**QUÉ SE PIDE:**
**a)** Devuelva sin cambios el fragmento del pasaje sobre la integración social que va desde "La exclusión social" hasta "veinte es turco.", incluido este último.
**b)** Conteste brevemente, según el pasaje sobre la integración social:
(i) ¿Qué porcentaje de los habitantes de Francfort son extranjeros?
(ii) ¿Cuántos habitantes tiene Marsella según datos del municipio?
(iii) ¿Qué cargo ocupa Noëlle Mivielle?

**PASAJE CITADO:**
:::::
Ciudades donde la integración social ha funcionado

La exclusión social de los jóvenes de origen inmigrante y su concentración en barrios gueto han sido invocados como el caldo de cultivo de la violencia que ha sufrido Francia en estos días. En contraposición, la atención se ha vuelto también hacia otras ciudades donde la integración de los inmigrantes ha funcionado.

Una de ellas es Francfort, según el corresponsal de «Le Monde» (10-11-2005), la más cosmopolita de las grandes ciudades alemanas. El 27,4% de sus 650.000 habitantes son extranjeros, originarios de 169 países, y el 32,5% de los alumnos de sus escuelas no son alemanes. Uno de cada veinte es turco.

A diferencia de Francia, las 35.000 viviendas sociales no se distinguen como tales y están diseminadas por toda la ciudad. La reglamentación para distribuirlas prevé un reparto del 30% para extranjeros y de un 70% para alemanes, con objeto de favorecer la mezcla entre ambos. «En los barrios donde la vivienda es más barata viven más extranjeros y hay más comercios extranjeros, pero no hay gueto», explica Akli Kebaili, encargado de asuntos multiculturales de la alcaldía.

Este servicio favorece una política activa de integración. Por ejemplo, un programa que promueve el encuentro cada año entre representantes de asociaciones culturales y religiosas extranjeras y 120 policías, y que comprende un seminario y diálogos informales entre jóvenes inmigrantes y policías. Según Kebaili, «lo que funciona en Alemania es que hay muchos proyectos muy eficaces en el ámbito local». En cambio, a nivel federal, hay un retraso respecto a Francia, ya que no hay personas de origen extranjero en el gobierno o en la televisión, y es más difícil conseguir la nacionalidad. Sin embargo, otros señalan que el paro es elevado entre los jóvenes de origen extranjero.

Más llamativo ha sido el caso de Marsella, la segunda ciudad de Francia, en la que apenas se han notado los desórdenes, aunque cuenta con una amplia población inmigrante. Según datos del municipio, entre sus 800.000 habitantes hay 200.000 de cultura musulmana, venidos sobre todo de Argelia y Túnez, 80.000 armenios, 80.000 judíos y 13.000 libaneses. Marsella tiene una tasa de paro y un índice de delincuencia superior a la media nacional, pero no ha habido allí ese estallido de violencia.

Los responsables municipales lo atribuyen a que «los inmigrantes, pese a sus múltiples problemas, se sienten representados en las administraciones, y no solo mediante cargos electos, sino también por el funcionariado», declara a «El País» (16-11-2005) Noëlle Mivielle, asesora del alcalde para cuestiones de inmigración.
:::::
**DATOS PROPORCIONADOS:**
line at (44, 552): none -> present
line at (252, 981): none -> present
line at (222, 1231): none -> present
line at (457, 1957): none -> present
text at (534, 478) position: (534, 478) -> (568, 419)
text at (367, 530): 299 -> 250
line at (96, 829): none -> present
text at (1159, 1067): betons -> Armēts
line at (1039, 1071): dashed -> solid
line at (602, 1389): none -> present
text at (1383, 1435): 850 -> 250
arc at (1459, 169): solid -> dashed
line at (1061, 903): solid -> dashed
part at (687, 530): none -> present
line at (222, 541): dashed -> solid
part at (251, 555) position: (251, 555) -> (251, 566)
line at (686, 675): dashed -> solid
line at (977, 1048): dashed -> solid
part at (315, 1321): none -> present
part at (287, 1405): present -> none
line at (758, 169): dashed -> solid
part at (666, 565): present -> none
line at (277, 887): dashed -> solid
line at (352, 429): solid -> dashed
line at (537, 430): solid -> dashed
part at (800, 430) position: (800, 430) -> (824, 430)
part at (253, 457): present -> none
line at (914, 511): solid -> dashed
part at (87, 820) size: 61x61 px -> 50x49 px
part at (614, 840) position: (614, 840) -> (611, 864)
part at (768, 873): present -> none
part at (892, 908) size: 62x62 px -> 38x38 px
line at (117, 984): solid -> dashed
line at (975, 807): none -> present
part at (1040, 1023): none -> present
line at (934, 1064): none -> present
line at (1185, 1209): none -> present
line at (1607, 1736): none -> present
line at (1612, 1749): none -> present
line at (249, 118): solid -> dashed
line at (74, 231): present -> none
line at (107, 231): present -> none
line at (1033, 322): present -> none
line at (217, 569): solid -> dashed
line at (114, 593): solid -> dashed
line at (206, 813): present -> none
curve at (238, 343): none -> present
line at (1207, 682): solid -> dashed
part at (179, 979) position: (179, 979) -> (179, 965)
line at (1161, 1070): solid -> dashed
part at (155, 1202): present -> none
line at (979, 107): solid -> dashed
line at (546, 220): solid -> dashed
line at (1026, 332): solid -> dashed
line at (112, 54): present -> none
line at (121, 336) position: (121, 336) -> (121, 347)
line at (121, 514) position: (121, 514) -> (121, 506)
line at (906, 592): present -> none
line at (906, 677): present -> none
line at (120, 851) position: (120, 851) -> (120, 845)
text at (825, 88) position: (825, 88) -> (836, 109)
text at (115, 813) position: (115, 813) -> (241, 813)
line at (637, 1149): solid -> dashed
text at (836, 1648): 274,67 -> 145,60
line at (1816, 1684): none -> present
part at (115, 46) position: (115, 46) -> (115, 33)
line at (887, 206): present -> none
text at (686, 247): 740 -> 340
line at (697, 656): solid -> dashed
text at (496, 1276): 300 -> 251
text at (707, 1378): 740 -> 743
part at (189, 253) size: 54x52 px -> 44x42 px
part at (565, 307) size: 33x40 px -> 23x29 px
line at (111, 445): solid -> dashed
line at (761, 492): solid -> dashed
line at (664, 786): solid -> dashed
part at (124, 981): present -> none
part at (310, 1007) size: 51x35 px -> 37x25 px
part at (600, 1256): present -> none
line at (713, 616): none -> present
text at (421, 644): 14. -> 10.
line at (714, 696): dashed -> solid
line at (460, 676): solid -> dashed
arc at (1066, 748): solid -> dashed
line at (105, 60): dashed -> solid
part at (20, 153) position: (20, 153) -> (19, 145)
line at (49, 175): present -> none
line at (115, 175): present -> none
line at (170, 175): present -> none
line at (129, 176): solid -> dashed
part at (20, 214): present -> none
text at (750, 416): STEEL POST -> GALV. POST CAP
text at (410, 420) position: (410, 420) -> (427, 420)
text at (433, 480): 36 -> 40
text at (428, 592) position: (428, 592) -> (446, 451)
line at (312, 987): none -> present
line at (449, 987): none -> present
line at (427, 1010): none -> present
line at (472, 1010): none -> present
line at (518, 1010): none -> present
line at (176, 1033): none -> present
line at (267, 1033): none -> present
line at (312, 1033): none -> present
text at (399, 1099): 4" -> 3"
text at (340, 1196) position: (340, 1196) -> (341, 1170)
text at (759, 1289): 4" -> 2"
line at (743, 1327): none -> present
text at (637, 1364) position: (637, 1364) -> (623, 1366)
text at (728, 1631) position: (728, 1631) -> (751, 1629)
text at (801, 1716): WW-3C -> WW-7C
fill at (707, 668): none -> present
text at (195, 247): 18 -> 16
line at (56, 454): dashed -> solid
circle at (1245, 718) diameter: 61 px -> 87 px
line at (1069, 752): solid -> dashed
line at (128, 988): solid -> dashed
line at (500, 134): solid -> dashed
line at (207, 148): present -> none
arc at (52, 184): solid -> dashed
:::::
**RESPUESTAS POR NÚMERO:**
**a)**
La exclusión social de los jóvenes de origen inmigrante y su concentración en barrios gueto han sido invocados como el caldo de cultivo de la violencia que ha sufrido Francia en estos días. En contraposición, la atención se ha vuelto también hacia otras ciudades donde la integración de los inmigrantes ha funcionado.

Una de ellas es Francfort, según el corresponsal de «Le Monde» (10-11-2005), la más cosmopolita de las grandes ciudades alemanas. El 27,4% de sus 650.000 habitantes son extranjeros, originarios de 169 países, y el 32,5% de los alumnos de sus escuelas no son alemanes. Uno de cada veinte es turco.

**b)**
(i) El 27,4%.
(ii) 800.000.
(iii) Es asesora del alcalde para cuestiones de inmigración.